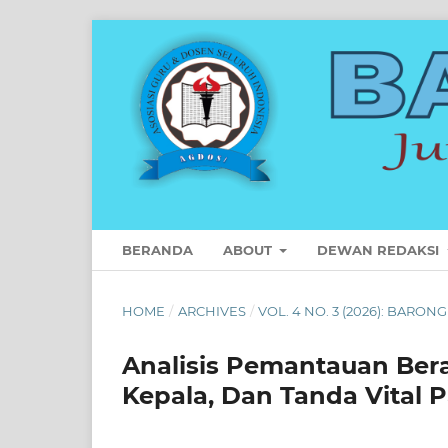
BERANDA
ABOUT
DEWAN REDAKSI
HOME
/
ARCHIVES
/
VOL. 4 NO. 3 (2026): BARON
Analisis Pemantauan Bera
Kepala, Dan Tanda Vital 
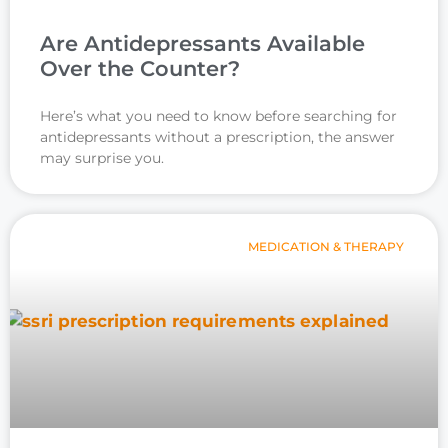
Are Antidepressants Available
Over the Counter?
Here’s what you need to know before searching for
antidepressants without a prescription, the answer
may surprise you.
MEDICATION & THERAPY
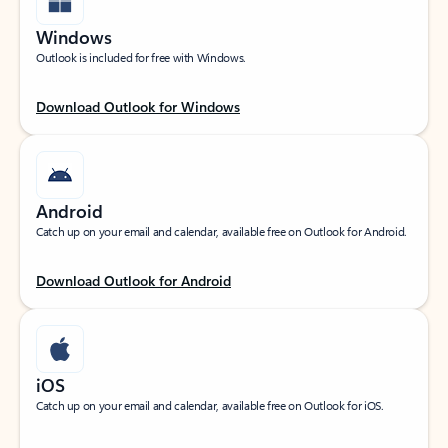
Windows
Outlook is included for free with Windows.
Download Outlook for Windows
Android
Catch up on your email and calendar, available free on Outlook for Android.
Download Outlook for Android
iOS
Catch up on your email and calendar, available free on Outlook for iOS.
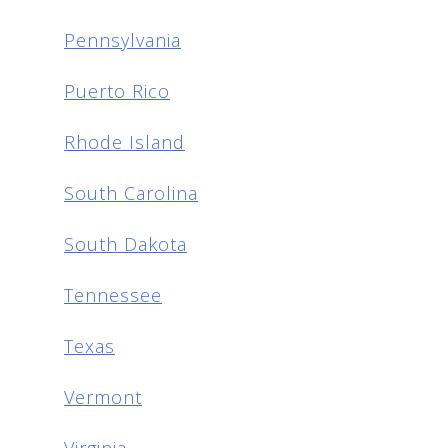
Pennsylvania
Puerto Rico
Rhode Island
South Carolina
South Dakota
Tennessee
Texas
Vermont
Virginia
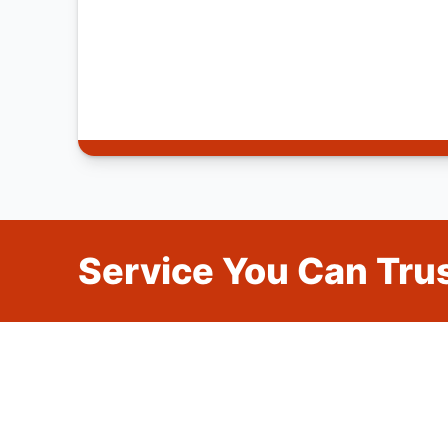
Service You Can Trus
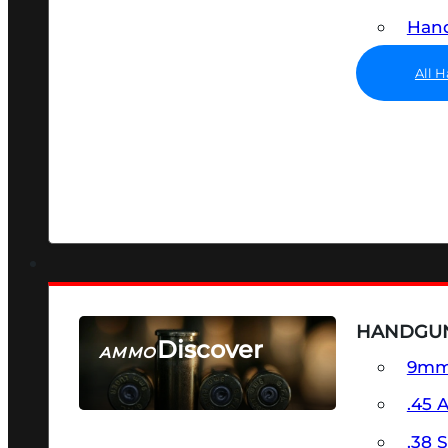
Hand
All 
HANDGU
Discover
AMMO
9m
SEE ALL AMMO
.45 
.38 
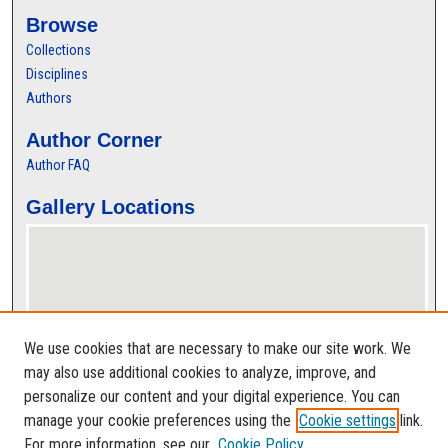
Browse
Collections
Disciplines
Authors
Author Corner
Author FAQ
Gallery Locations
We use cookies that are necessary to make our site work. We
may also use additional cookies to analyze, improve, and
personalize our content and your digital experience. You can
View gallery on map
manage your cookie preferences using the
Cookie settings
link.
View gallery in Google Earth
For more information, see our
Cookie Policy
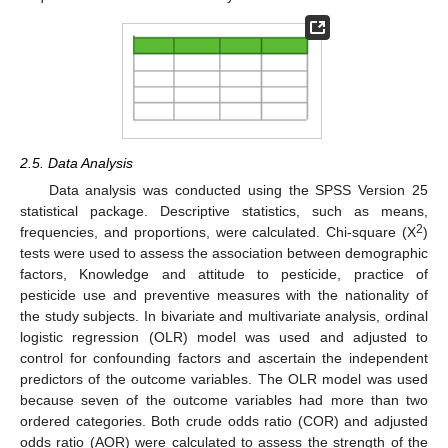
2.5. Data Analysis
Data analysis was conducted using the SPSS Version 25
statistical package. Descriptive statistics, such as means,
2
frequencies, and proportions, were calculated. Chi-square (X
)
tests were used to assess the association between demographic
factors, Knowledge and attitude to pesticide, practice of
pesticide use and preventive measures with the nationality of
the study subjects. In bivariate and multivariate analysis, ordinal
logistic regression (OLR) model was used and adjusted to
control for confounding factors and ascertain the independent
predictors of the outcome variables. The OLR model was used
because seven of the outcome variables had more than two
ordered categories. Both crude odds ratio (COR) and adjusted
odds ratio (AOR) were calculated to assess the strength of the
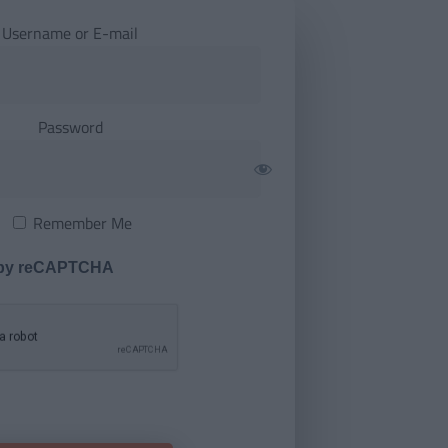
Username or E-mail
Password
Remember Me
 by reCAPTCHA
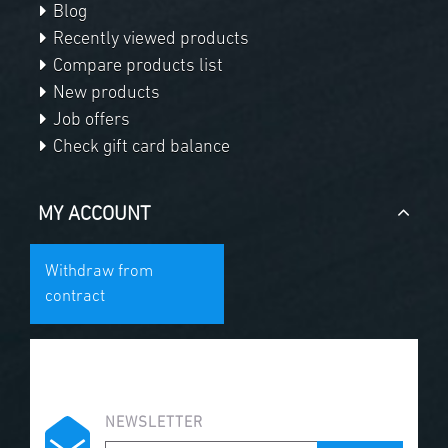
Blog
Recently viewed products
Compare products list
New products
Job offers
Check gift card balance
MY ACCOUNT
Withdraw from
contract
NEWSLETTER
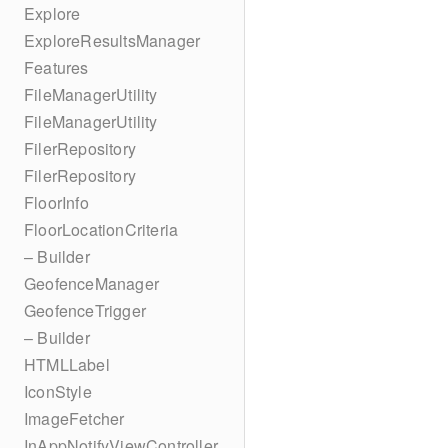
Explore
ExploreResultsManager
Features
FileManagerUtility
FileManagerUtility
FilerRepository
FilerRepository
FloorInfo
FloorLocationCriteria
– Builder
GeofenceManager
GeofenceTrigger
– Builder
HTMLLabel
IconStyle
ImageFetcher
InAppNotifyViewController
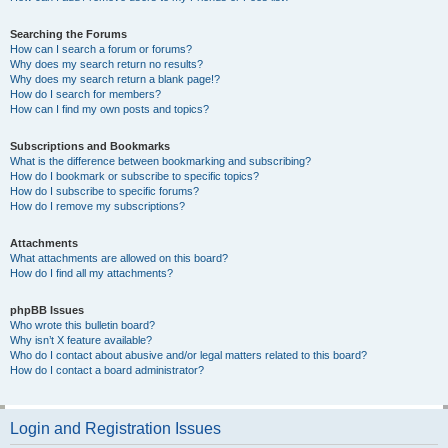
Searching the Forums
How can I search a forum or forums?
Why does my search return no results?
Why does my search return a blank page!?
How do I search for members?
How can I find my own posts and topics?
Subscriptions and Bookmarks
What is the difference between bookmarking and subscribing?
How do I bookmark or subscribe to specific topics?
How do I subscribe to specific forums?
How do I remove my subscriptions?
Attachments
What attachments are allowed on this board?
How do I find all my attachments?
phpBB Issues
Who wrote this bulletin board?
Why isn’t X feature available?
Who do I contact about abusive and/or legal matters related to this board?
How do I contact a board administrator?
Login and Registration Issues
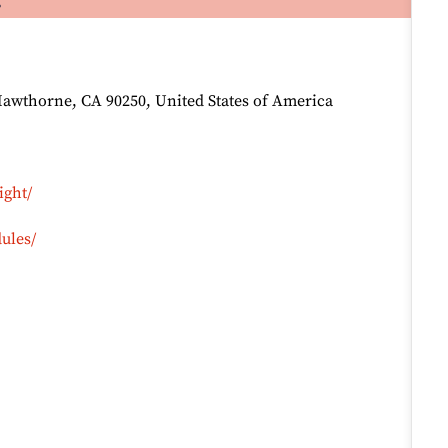
Hawthorne, CA 90250, United States of America
ight/
ules/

★ ★ ★

▸ **Description of the task**
From the material above, copy out every line bearing the string "this".

▸ **Exercise answer**
What attachments are allowed on this board?
Who wrote this bulletin board?
Who do I contact about abusive and/or legal matters related to this board?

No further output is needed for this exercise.